Roadmap – Come costruire una base solida di dati per l’IA

Di seguito una roadmap snella che le organizzazioni possono considerare per definire una solida base di dati per l’IA.

Fase 1 – Definire gli obiettivi organizzativi e i casi d’uso dell’IA.

Fase 2 – Eseguire un inventario di tutti i dati disponibili, identificare i proprietari dei dati e documentare le fonti e i flussi.

Fase 3 – Valutare la qualità dei dati, la diversità e la rappresentatività per evitare bias o discriminazioni.

Fase 4 – Definire formati dati, requisiti di metadati e protocolli di interoperabilità.

Fase 5 – Sviluppare politiche chiare di governance dei dati per l’accesso, per la condivisione e per la gestione del ciclo di vita dei dati, oltre a designare ruoli di gestione dei dati.

Fase 6 – Implementare misure di sicurezza dei dati, privacy e anonimizzazione.

Fase 7 – Adottare standard dati interoperabili e schemi di metadati.

Fase 8 – Formare il personale sugli aspetti etici e tecnici della gestione dei dati.

Fase 9 – Stabilire meccanismi di monitoraggio, audit e aggiornamento continui.

Fase 10 – Coinvolgere gli stakeholder esterni e allinearsi agli standard nazionali/internazionali.

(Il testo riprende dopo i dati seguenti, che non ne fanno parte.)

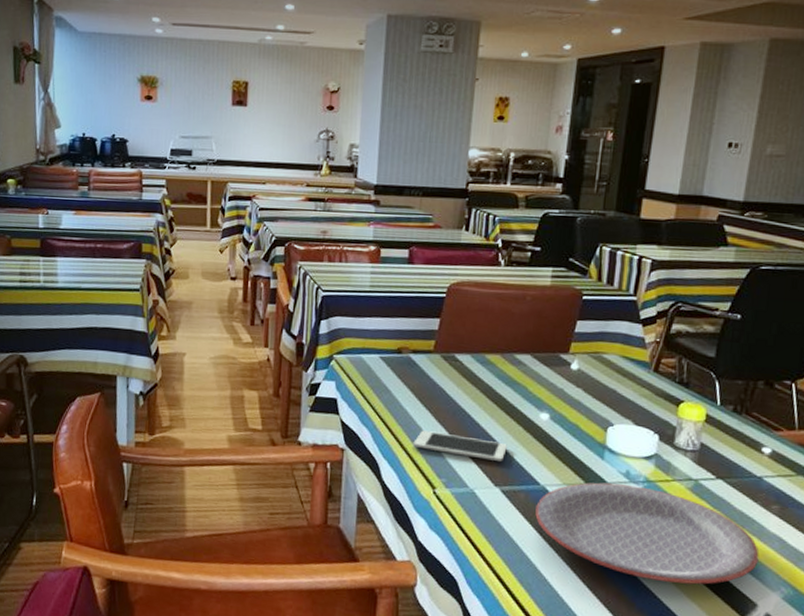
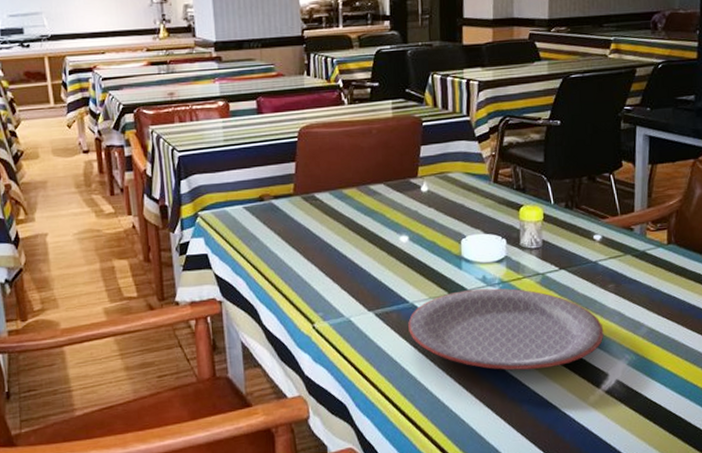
cell phone: present [413,430,507,462] -> none [287,269,375,288]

Le sfide dell’IA Generativa

La natura dei dati utilizzabili si sta espandendo a fronte dell’ascesa dell’IA generativa. I grandi modelli linguistici (LLM – Large Language Models) e altri sistemi generativi si basano su dati non strutturati – i.e. testo, immagini, audio – che devono essere puliti, etichettati e contestualizzati prima dell’uso. Pertanto, le organizzazioni devono implementare alcune strategie chiave, quali:

  • Arricchimento dei dati – Aggiunta di metadati e contesto agli input grezzi
  • Etichettatura e annotazione – Creazione di formati strutturati per l’addestramento
  • Discoverability – Garantire che i dataset siano ricercabili e accessibili

È doveroso evidenziare, altresì, che i dataset legacy, se non gestiti efficacemente, possono contenere informazioni obsolete o distorte che i modelli generativi possono amplificare.

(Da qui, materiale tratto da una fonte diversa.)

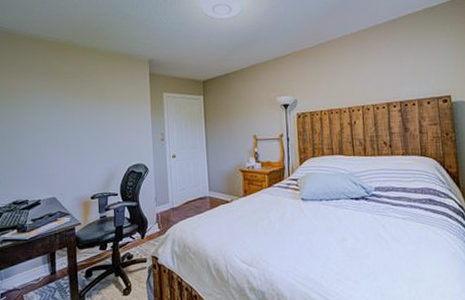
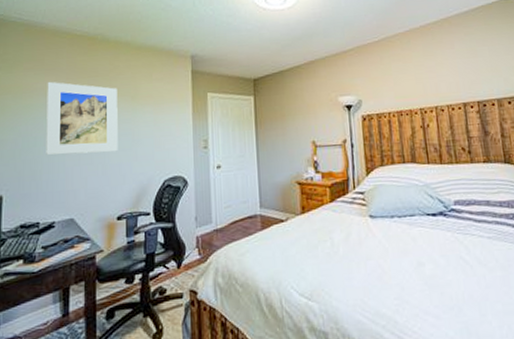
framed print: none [27,82,89,145] -> present [46,81,118,155]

Standard e Norme ISO per la gestione dei dati per l’IA

Le organizzazioni per garantire coerenza e fiducia, dovrebbero allineare le loro basi dati a standard e norme riconosciuti, tra cui:

Standard NIST

  • AI RMF 1.0 – Quadro per la gestione dei rischi dell’IA
  • AI 100-5 – Piano strategico per il coordinamento degli standard globali di IA

Norme ISO/IEC

  • ISO/IEC 22989 – Terminologia IA
  • ISO/IEC 42001 – Sistemi di gestione IA
  • ISO/IEC 23894 – Gestione del rischio IA
  • ISO/IEC 5338 – Processi del ciclo di vita dell’IA
  • ISO/IEC 38507 – Implicazioni di governance dell’uso dell’IA

Si tratta di standard e norme che forniscono un linguaggio e un insieme di comuni aspettative per le organizzazioni che costruiscono sistemi di IA, contribuendo a garantire interoperabilità, responsabilità e allineamento etico.

Conclusione

È importante evidenziare che, man mano che l’IA diventa sempre più integrata nei servizi pubblici, nei sistemi economici e nella vita quotidiana, l’importanza delle basi sui dati crescerà ulteriormente. Pertanto, le organizzazioni devono investire non solo negli algoritmi, ma anche negli ecosistemi dati che le supportano. Ciò significa costruire quadri di governance, abilitare l’interoperabilità, far rispettare standard etici, modernizzare le infrastrutture e prepararsi alle complessità dell’IA generativa, potendo contare su una base solida di dati. Ovvero: data first, AI later.